§ Set task
Reproduce, word for word, the rows from the line containing "genus: Zonotrichia" through the end of the rows.

--- Start of Material provided ---

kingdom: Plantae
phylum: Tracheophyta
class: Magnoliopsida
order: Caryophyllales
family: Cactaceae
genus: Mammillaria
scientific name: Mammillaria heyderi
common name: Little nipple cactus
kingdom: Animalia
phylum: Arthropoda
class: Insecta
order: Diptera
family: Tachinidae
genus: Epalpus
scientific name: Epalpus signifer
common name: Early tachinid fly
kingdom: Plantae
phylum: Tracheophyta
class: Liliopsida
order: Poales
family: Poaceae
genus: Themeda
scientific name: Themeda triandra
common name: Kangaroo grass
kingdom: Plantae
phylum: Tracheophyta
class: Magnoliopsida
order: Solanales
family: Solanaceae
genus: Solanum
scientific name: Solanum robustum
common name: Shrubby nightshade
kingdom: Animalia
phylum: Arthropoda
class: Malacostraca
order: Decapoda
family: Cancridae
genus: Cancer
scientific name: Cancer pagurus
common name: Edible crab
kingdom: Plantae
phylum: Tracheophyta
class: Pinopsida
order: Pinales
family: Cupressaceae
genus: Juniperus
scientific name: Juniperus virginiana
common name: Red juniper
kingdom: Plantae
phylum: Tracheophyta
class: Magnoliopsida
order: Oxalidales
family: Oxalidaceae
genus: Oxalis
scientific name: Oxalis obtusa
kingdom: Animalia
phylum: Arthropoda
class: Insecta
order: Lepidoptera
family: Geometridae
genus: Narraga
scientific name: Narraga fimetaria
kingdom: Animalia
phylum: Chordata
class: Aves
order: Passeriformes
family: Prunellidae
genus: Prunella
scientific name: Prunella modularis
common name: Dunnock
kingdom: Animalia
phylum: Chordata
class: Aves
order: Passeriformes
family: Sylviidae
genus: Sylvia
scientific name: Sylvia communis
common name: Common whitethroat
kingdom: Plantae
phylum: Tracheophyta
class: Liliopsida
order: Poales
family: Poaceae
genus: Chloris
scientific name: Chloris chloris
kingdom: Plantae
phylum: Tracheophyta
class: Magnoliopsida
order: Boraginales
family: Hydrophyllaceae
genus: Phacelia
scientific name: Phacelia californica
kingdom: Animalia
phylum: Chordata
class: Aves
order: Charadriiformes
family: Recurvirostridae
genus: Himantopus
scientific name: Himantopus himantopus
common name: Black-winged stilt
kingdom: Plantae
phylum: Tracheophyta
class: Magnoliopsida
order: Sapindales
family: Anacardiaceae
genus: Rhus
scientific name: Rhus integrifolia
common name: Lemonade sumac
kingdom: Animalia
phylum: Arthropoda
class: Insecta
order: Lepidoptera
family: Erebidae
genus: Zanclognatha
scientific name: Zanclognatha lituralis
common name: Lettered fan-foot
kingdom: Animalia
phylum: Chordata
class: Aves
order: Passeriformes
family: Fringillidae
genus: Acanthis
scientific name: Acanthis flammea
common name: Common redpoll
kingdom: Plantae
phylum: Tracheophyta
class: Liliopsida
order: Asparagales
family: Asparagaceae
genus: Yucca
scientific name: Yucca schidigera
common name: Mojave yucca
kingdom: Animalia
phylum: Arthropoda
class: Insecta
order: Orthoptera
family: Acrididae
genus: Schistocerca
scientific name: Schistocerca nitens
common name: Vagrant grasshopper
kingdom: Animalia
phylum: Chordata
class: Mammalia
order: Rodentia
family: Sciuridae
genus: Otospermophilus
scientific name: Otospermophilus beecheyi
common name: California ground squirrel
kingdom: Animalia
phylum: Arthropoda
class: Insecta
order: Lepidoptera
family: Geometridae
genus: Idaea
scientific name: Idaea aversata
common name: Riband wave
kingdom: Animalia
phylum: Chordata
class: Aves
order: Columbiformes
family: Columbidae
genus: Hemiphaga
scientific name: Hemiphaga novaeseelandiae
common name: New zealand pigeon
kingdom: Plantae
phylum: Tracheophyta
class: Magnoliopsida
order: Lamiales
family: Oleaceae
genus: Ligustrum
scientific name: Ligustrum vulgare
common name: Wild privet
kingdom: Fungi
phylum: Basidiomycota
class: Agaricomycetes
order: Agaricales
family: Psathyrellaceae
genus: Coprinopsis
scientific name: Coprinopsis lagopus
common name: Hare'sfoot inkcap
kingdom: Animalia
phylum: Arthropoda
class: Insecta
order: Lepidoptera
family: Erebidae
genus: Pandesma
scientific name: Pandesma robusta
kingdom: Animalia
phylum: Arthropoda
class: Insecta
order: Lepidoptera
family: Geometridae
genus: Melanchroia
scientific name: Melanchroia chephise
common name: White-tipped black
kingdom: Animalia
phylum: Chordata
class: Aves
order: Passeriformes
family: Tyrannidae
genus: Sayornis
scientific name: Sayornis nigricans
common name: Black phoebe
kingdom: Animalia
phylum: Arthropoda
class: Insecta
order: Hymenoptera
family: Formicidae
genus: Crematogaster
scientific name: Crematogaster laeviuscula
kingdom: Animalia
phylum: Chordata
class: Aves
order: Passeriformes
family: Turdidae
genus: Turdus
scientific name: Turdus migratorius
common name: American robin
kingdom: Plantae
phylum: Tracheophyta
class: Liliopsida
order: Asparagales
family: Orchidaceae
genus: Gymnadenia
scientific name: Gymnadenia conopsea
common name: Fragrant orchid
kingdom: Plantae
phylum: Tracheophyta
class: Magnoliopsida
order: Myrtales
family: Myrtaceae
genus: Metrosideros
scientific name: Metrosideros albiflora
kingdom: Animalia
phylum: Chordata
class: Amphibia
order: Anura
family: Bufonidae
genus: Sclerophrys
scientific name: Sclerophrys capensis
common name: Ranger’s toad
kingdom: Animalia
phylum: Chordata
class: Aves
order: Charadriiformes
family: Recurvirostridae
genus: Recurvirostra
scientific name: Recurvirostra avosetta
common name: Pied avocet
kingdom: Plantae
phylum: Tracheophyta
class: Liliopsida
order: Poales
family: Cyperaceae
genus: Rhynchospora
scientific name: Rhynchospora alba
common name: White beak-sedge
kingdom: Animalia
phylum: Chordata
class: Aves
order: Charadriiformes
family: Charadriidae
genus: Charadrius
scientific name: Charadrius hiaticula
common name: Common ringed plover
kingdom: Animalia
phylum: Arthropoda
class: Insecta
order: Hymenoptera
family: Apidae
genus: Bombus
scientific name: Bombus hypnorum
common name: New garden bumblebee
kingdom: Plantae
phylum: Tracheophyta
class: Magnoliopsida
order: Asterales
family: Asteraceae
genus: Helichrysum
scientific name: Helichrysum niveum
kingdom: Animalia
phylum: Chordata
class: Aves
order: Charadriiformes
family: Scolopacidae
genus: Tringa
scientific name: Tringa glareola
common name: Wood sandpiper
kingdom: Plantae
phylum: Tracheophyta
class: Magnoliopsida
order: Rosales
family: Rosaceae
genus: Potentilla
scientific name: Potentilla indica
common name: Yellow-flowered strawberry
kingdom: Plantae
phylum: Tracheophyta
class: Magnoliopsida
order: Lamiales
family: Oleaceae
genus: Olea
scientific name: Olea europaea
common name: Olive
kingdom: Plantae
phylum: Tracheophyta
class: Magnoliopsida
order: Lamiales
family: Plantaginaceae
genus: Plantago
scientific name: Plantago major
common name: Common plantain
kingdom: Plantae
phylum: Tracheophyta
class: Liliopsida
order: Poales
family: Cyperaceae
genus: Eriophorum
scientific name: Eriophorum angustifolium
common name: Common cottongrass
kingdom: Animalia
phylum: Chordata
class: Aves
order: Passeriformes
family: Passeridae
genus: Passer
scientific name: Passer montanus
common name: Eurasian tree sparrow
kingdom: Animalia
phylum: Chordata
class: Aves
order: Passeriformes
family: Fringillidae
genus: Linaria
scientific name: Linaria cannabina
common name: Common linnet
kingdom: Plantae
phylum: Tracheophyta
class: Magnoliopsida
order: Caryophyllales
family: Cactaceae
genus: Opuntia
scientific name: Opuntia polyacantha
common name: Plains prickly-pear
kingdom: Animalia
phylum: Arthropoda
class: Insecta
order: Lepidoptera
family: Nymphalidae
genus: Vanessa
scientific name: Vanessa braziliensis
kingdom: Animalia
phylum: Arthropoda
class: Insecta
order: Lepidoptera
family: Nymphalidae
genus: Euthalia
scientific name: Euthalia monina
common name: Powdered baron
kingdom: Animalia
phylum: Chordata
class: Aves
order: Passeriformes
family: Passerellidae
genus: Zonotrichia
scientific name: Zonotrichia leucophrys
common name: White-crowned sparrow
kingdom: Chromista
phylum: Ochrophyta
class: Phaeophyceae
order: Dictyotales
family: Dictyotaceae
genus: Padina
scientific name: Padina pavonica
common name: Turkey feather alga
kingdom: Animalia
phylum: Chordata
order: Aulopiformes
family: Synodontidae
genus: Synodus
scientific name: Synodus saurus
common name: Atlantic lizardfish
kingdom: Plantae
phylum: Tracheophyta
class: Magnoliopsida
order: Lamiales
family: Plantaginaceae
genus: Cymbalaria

--- End of Material provided ---

§ Solution
genus: Zonotrichia
scientific name: Zonotrichia leucophrys
common name: White-crowned sparrow
kingdom: Chromista
phylum: Ochrophyta
class: Phaeophyceae
order: Dictyotales
family: Dictyotaceae
genus: Padina
scientific name: Padina pavonica
common name: Turkey feather alga
kingdom: Animalia
phylum: Chordata
order: Aulopiformes
family: Synodontidae
genus: Synodus
scientific name: Synodus saurus
common name: Atlantic lizardfish
kingdom: Plantae
phylum: Tracheophyta
class: Magnoliopsida
order: Lamiales
family: Plantaginaceae
genus: Cymbalaria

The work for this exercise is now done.